If he thinks all GCA patients are text book, then he hasn’t met those on this forum!
As PMRpro says to be at 20mg in such a short time, with or without TCZ is fast, and the fact that you keep flaring at that level should tell him it- “it’s too low!”
Thank you for your reply, this disease puts a big responsibility on us all I have found it really hard and I come from a medical background (pharmacy) but knew nothing about this condition until my sudden diagnosis after losing sight in my left eye. I feel I am managing it all on my own and don’t have a lot of confidence in the rheumatologist unfortunately. I am happy to take the slow taper approach if it helps to the flares. I appreciate the feedback, many thanks
If you have already lost vision in one eye he is being a bit cavalier with the speed of the reduction. Protection of sight is more important than anything else.

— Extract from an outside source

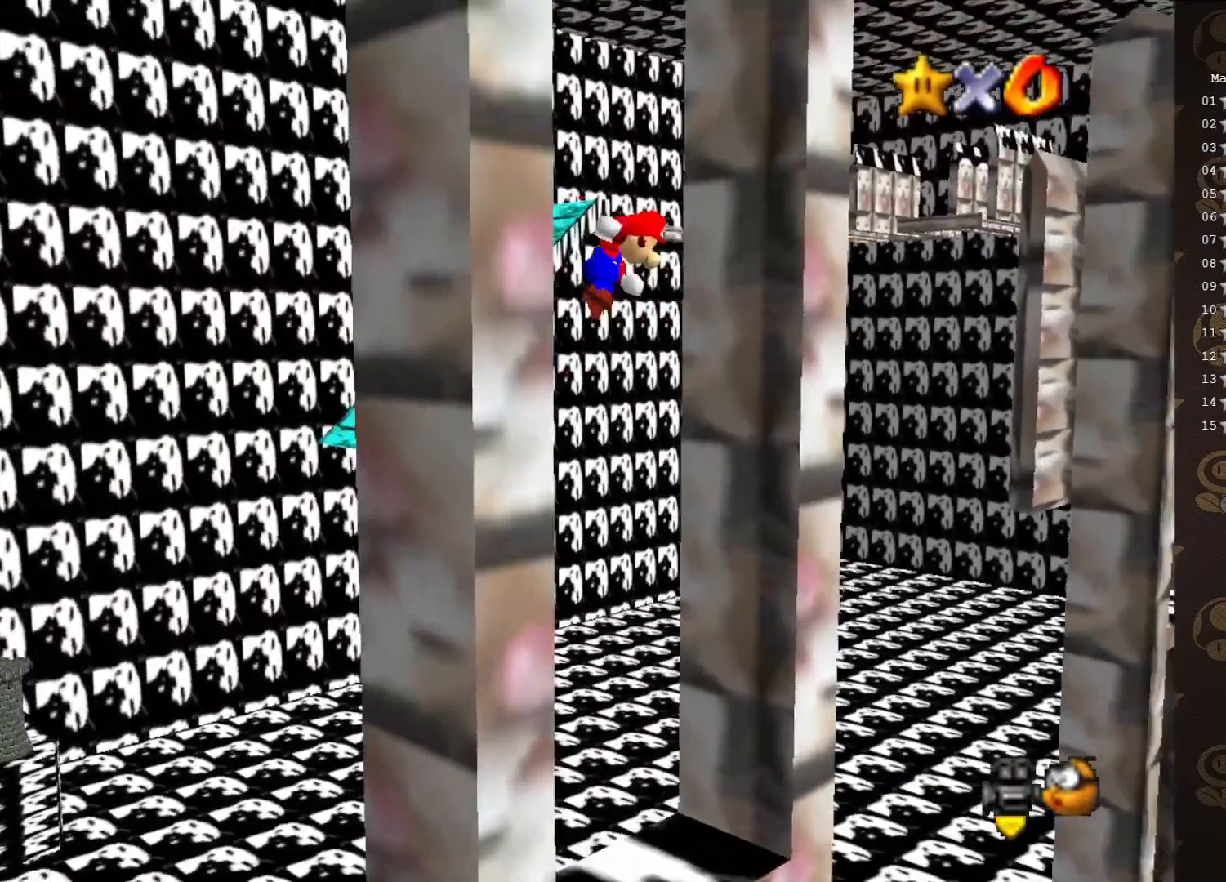
{"buttons": ["A"], "left_stick": "down-left", "events": [[50, "A", "up"], [467, "A", "down"], [500, "left_stick", "down-left"]]}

Similar to me then, no knowledge, lost sight ….
Have a look at my profile and the link at the end, might help you to know you are not alone -
healthunlocked.com/user/Dor...
😊thank you so much for taking the time to reply, yes my initial situation is similar to yours, I am adjusting well to one eye and am driving now too. Did you have any other drug treatment other than steroids?
No I didn’t, TCZ had not been authorised for GCA patients during my time…in fact think it was only trialed the year after I went into remission.
Apart from 2 visits to Rheumy and the initial diagnosis & treatment from Ophthalmologist, my GCA was managed by GPs.
Once on the Pred path I never had any issues with flares or setbacks, so adding in another drug was never a consideration,
I agree with the other more knowledgeable members on this forum. Sounds like the taper has been too fast. I thought mine was but yours was very fast! I started on a high dose two years ago and I am now on 2mgs. I definitely wouldn’t want to take methotrexate with the other meds. I was on methotrexate but had to come off it after a few months as it was adversely affecting my liver. Some people are fine on it though. It’s all individual. I am on pred and leflumonide but wouldn’t want to add another unless there was a good and clear reason. Good luck and keep us updated.
He's probably a bit late doing those tests if you are already on TCZ! If they read the literature they would discover that YOU are probably text book - or the text books are far too optimistic! You fit with this approach:
rcpe.ac.uk/journal/issue/jo...
which takes 5 months basic to get to 20mg. There is even one approach that gives a 3-day pulse therapy of 1000mg/day as infusions first - and by using all that extra pred, the following reductions are easier and in the long term the patients have a lower load of pred.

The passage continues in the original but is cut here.